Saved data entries

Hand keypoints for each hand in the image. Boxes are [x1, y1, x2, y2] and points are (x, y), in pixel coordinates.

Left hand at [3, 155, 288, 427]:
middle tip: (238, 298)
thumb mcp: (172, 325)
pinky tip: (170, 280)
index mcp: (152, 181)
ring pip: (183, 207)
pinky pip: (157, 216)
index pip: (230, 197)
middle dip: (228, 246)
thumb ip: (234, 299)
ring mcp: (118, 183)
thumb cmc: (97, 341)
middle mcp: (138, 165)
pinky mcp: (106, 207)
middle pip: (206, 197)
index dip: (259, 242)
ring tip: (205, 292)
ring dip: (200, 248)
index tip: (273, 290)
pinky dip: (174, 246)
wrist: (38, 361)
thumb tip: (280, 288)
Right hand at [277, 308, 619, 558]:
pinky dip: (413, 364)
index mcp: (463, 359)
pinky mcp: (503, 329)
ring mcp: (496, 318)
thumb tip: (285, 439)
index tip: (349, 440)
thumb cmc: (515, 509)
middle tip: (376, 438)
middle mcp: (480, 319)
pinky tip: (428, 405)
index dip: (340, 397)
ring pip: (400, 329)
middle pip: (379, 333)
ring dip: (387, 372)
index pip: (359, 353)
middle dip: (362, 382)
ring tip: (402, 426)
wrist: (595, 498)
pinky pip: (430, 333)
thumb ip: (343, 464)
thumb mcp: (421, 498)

• What the task asks
Retype the records above exactly, so that no line differs from its source.

• Exercise answer
Hand keypoints for each hand in the image. Boxes are [x1, y1, x2, y2] and points are (x, y), in pixel coordinates.

Left hand at [3, 155, 288, 427]:
middle tip: (238, 298)
thumb mcp: (172, 325)
pinky tip: (170, 280)
index mcp: (152, 181)
ring pip: (183, 207)
pinky pip: (157, 216)
index pip: (230, 197)
middle dip: (228, 246)
thumb ip: (234, 299)
ring mcp: (118, 183)
thumb cmc: (97, 341)
middle mcp: (138, 165)
pinky mcp: (106, 207)
middle pip: (206, 197)
index dip: (259, 242)
ring tip: (205, 292)
ring dip: (200, 248)
index tip: (273, 290)
pinky dip: (174, 246)
wrist: (38, 361)
thumb tip: (280, 288)
Right hand at [277, 308, 619, 558]:
pinky dip: (413, 364)
index mcp: (463, 359)
pinky mcp: (503, 329)
ring mcp: (496, 318)
thumb tip: (285, 439)
index tip: (349, 440)
thumb cmc: (515, 509)
middle tip: (376, 438)
middle mcp: (480, 319)
pinky tip: (428, 405)
index dip: (340, 397)
ring pip: (400, 329)
middle pip: (379, 333)
ring dip: (387, 372)
index pip: (359, 353)
middle dip: (362, 382)
ring tip: (402, 426)
wrist: (595, 498)
pinky pip: (430, 333)
thumb ip: (343, 464)
thumb mcp: (421, 498)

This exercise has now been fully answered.